A dimostrazione di tale fatto si cita la recente sentenza del Tribunale di Milano del 16 dicembre 2015 in materia di decorrenza della prescrizione retributiva.
Il caso riguardava il trattamento tenuto nei confronti di alcuni lavoratori a tempo parziale, dovuto all’utilizzo di un divisore fisso che determinava una retribuzione meno che proporzionale per le voci calcolate sulla retribuzione oraria così definita, considerato come una forma illegittima di disparità di trattamento tra lavoratori a tempo pieno e part-time.
Dopo aver dato ragione nel merito alle pretese dei lavoratori, rispondendo a un’eccezione di prescrizione formulata dal datore di lavoro convenuto, il Tribunale ha affermato che l’entrata in vigore, dal 18 luglio 2012, della L. n.92/12, ha modificato strutturalmente la tutela reale di cui all’art.18 St.Lav., così che la tutela resta in linea generale solo di carattere indennitario, in modo analogo all’area della tutela obbligatoria, pur con importi superiori.
Per questo motivo i lavoratori, pur essendo dipendenti di un’azienda sottoposta all’art.18, potevano incorrere durante il rapporto di lavoro nel timore di un licenziamento a fronte del far valere le loro ragioni, tenuto conto della diminuita resistenza della stabilità del contratto di lavoro.
A supporto di tale argomento è richiamata la Cassazione n.23227/04, dove si è affermato che la decorrenza della prescrizione in corso di rapporto di lavoro va verificata con riguardo all’esistenza di una situazione psicologica di metus del lavoratore e non già alla stregua della diversa normativa garantistica che avrebbe dovuto astrattamente regolare il rapporto.
In base a tali principi, le differenze retributive sono state calcolate andando fino a luglio 2007, tenuto conto della prescrizione quinquennale decorrente dalla data di entrata in vigore della L. n.92/12, in quanto, a partire da tale data, la prescrizione non decorre in costanza di rapporto di lavoro.

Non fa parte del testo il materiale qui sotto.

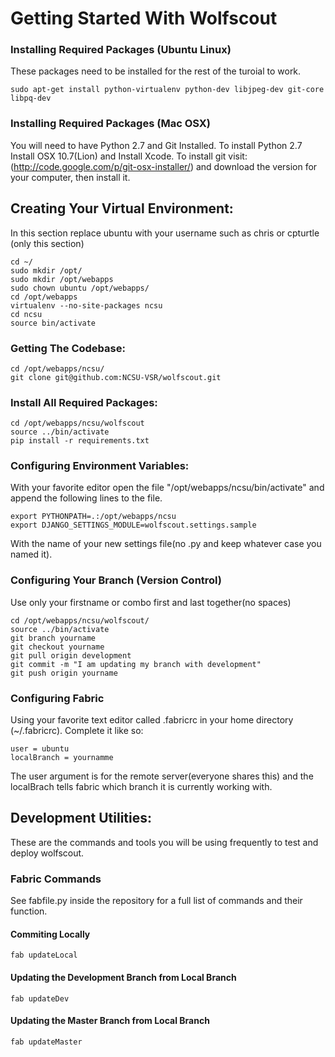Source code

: Getting Started With Wolfscout
==============================

### Installing Required Packages (Ubuntu Linux)

These packages need to be installed for the rest of the turoial to work.

    sudo apt-get install python-virtualenv python-dev libjpeg-dev git-core libpq-dev

### Installing Required Packages (Mac OSX)

You will need to have Python 2.7 and Git Installed. To install Python 2.7 Install OSX 10.7(Lion) and Install Xcode.
To install git visit: (http://code.google.com/p/git-osx-installer/) and download the version for your computer, then install it.


Creating Your Virtual Environment:
----------------------------------
In this section replace ubuntu with your username such as chris or cpturtle (only this section)

    cd ~/
    sudo mkdir /opt/
    sudo mkdir /opt/webapps
    sudo chown ubuntu /opt/webapps/
    cd /opt/webapps
    virtualenv --no-site-packages ncsu
    cd ncsu
    source bin/activate

###  Getting The Codebase:

    cd /opt/webapps/ncsu/
    git clone git@github.com:NCSU-VSR/wolfscout.git

### Install All Required Packages:

    cd /opt/webapps/ncsu/wolfscout
    source ../bin/activate
    pip install -r requirements.txt

### Configuring Environment Variables:

With your favorite editor open the file "/opt/webapps/ncsu/bin/activate" and append the following lines to the file.

    export PYTHONPATH=.:/opt/webapps/ncsu
    export DJANGO_SETTINGS_MODULE=wolfscout.settings.sample
    
With the name of your new settings file(no .py and keep whatever case you named it).

### Configuring Your Branch (Version Control)

Use only your firstname or combo first and last together(no spaces)

    cd /opt/webapps/ncsu/wolfscout/
    source ../bin/activate
    git branch yourname
    git checkout yourname
    git pull origin development
    git commit -m "I am updating my branch with development"
    git push origin yourname

### Configuring Fabric

Using your favorite text editor called .fabricrc in your home directory (~/.fabricrc). Complete it like so:

    user = ubuntu
    localBranch = yournamme

The user argument is for the remote server(everyone shares this) and the localBrach tells fabric which branch it is currently working with.

Development Utilities:
---------------------

These are the commands and tools you will be using frequently to test and deploy wolfscout.

### Fabric Commands

See fabfile.py inside the repository for a full list of commands and their function.

#### Commiting Locally

    fab updateLocal

#### Updating the Development Branch from Local Branch

    fab updateDev

#### Updating the Master Branch from Local Branch

    fab updateMaster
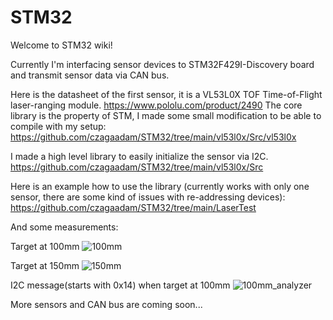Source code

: # STM32

Welcome to STM32 wiki!

Currently I'm interfacing sensor devices to STM32F429I-Discovery board and transmit sensor data via CAN bus.

Here is the datasheet of the first sensor,
it is a VL53L0X TOF Time-of-Flight laser-ranging module.
https://www.pololu.com/product/2490
The core library is the property of STM, I made some small modification to be able to compile with my setup:
https://github.com/czagaadam/STM32/tree/main/vl53l0x/Src/vl53l0x

I made a high level library to easily initialize the sensor via I2C.
https://github.com/czagaadam/STM32/tree/main/vl53l0x/Src

Here is an example how to use the library (currently works with only one sensor, there are some kind of issues with re-addressing devices):
https://github.com/czagaadam/STM32/tree/main/LaserTest

And some measurements:

Target at 100mm
![100mm](https://github.com/czagaadam/STM32/assets/168843740/36243a61-04c1-4131-a16a-59fc5396802d)

Target at 150mm
![150mm](https://github.com/czagaadam/STM32/assets/168843740/fd8d53da-a2aa-41cd-96bb-7fc0bbbc6c27)

I2C message(starts with 0x14) when target at 100mm
![100mm_analyzer](https://github.com/czagaadam/STM32/assets/168843740/af197f4a-13b5-45e3-b0f0-7abbeb04ade0)


More sensors and CAN bus are coming soon...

Se si consoliderà tale orientamento, anche nelle aziende in tutela reale la decorrenza della prescrizione risulterà sospesa durante lo svolgimento del rapporto di lavoro. In alternativa, i giudici del lavoro potrebbero affermare la decorrenza della prescrizione in quanto il licenziamento determinato dalle istanze del lavoratore sarebbe da considerarsi come ritorsivo, forma equiparata negli effetti reintegratori al licenziamento discriminatorio. È facile comunque prevedere ulteriori conferme alla sentenza commentata, in quanto la tutela sul licenziamento ritorsivo richiederebbe comunque oneri probatori in capo al lavoratore.